Once the ANPRM is published, there will be a set period during which public comment is solicited. It is crucial that vapers and vape manufacturers and retailers respond in numbers. This is certainly the most important proposed rule that vapers have the knowledge to affect.
How the FDA approaches the issue of flavors may determine whether the independent vaping industry lives or dies. Flavored e-liquid essentially is the vaping industry. And the preliminary version of the wording is clearly slanted toward the assumption that some flavors are “marketed to youth.”
“Certain flavors are generally recognized as appealing to youth, such as gummy bear and cotton candy,” says the document. And the generally accepted talking point for anti-vapers is that some flavors are only used by kids. They apparently believe that it’s a good business strategy to markets and sell adult products illegally to underage customers — which, of course, would be an impossible business plan.
Lots of people in tobacco control believe that. Even many of the ones who accept that vaping can be useful to help smokers quit don’t believe that flavors other than tobacco need to be available to adults. Some of these influential people apparently think that unflavored e-liquid tastes like tobacco.
But there’s no need to allow the assumptions of a few ignorant anti-vaping zealots to carry the day.
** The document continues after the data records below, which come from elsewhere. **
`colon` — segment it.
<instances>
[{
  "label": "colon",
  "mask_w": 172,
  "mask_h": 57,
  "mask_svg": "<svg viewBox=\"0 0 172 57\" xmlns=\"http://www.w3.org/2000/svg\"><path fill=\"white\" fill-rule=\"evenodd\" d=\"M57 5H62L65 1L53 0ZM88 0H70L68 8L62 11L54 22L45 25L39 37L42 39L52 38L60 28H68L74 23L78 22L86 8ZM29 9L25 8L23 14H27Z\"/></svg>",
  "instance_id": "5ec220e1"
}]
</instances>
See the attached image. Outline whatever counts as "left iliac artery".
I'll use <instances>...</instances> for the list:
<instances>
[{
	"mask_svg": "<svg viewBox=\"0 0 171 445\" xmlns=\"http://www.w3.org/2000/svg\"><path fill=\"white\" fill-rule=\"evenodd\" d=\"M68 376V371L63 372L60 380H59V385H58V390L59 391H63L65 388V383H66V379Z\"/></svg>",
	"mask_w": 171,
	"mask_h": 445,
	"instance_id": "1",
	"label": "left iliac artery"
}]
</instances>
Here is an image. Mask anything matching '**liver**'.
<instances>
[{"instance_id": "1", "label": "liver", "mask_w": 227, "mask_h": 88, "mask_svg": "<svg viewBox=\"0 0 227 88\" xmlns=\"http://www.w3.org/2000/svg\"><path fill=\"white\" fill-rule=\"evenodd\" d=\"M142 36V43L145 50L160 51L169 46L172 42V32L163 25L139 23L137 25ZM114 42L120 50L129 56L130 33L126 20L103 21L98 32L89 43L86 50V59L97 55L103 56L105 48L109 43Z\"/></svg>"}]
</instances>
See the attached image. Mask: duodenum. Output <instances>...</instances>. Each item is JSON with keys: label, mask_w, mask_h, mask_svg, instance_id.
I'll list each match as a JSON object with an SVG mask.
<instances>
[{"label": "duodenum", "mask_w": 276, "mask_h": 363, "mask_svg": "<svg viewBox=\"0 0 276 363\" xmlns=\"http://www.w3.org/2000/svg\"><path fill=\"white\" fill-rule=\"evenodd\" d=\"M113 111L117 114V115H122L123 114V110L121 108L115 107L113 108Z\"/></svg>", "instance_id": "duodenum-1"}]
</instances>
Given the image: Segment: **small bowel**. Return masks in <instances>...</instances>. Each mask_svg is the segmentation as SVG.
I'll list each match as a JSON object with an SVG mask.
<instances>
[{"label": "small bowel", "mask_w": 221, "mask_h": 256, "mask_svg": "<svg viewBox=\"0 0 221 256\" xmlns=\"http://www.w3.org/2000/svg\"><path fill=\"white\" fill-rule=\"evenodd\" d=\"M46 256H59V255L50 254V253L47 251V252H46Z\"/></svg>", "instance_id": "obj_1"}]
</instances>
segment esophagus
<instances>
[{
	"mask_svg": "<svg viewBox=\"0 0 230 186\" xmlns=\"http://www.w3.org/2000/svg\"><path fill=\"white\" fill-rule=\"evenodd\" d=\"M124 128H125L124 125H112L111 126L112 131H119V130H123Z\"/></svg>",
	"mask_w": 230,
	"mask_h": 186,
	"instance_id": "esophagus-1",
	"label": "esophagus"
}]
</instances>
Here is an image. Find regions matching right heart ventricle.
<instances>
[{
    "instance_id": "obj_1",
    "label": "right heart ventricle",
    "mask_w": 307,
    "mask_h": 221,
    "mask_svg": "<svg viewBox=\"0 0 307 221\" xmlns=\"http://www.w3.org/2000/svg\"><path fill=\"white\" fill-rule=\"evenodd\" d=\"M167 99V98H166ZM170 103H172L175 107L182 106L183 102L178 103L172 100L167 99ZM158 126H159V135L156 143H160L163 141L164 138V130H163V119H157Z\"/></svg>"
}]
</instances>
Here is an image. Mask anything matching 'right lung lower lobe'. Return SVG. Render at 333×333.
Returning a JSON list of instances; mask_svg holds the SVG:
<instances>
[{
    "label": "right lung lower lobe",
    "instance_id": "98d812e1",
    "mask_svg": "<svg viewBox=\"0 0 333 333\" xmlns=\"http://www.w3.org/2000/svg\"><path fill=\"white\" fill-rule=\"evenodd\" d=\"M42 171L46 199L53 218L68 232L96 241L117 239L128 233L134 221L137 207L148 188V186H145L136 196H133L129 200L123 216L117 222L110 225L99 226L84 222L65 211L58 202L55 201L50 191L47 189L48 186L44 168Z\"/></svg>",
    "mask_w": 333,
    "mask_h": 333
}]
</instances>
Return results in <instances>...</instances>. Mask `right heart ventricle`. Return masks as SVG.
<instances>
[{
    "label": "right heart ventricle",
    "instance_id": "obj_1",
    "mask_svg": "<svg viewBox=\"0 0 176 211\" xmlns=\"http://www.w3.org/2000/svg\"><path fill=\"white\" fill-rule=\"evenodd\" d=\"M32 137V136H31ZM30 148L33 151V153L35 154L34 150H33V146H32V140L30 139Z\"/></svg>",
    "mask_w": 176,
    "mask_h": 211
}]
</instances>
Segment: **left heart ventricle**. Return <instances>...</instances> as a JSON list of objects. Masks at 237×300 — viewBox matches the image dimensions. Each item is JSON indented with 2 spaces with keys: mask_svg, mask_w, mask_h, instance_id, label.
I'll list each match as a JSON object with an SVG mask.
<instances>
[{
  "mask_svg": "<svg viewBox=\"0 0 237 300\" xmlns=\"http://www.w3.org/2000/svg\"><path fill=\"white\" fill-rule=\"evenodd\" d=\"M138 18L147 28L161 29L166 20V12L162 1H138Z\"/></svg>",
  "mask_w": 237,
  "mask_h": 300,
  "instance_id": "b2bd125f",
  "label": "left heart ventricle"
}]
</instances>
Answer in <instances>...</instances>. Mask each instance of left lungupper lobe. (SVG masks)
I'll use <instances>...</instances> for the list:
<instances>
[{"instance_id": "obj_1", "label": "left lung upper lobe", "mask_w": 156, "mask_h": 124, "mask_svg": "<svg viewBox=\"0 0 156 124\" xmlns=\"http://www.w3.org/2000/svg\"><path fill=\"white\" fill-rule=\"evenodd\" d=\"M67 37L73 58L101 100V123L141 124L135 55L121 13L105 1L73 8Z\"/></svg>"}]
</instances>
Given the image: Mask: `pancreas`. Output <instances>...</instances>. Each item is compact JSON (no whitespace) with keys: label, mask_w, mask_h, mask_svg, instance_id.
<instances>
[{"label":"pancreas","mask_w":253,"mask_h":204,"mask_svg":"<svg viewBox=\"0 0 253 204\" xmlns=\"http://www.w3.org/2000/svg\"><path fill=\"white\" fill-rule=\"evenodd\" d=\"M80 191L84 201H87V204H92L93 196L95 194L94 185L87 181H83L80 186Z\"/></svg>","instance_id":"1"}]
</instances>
This is going to be our chance to shape this regulation. Vapers are the experts on vaping. We know the kinds of flavors we like. And the companies that make e-liquid and sell it know what flavors their customers buy. This information needs to flood the FDA rulemaking conversation.
Vaping360 will certainly cover this in more detail when the ANPRM is formally announced — and we’ll ask industry and consumer advocates for advice on what to include in comments. But start thinking now about what you want to tell federal regulators about vaping flavors. Your voice is about to be very, very important to the future of vaping.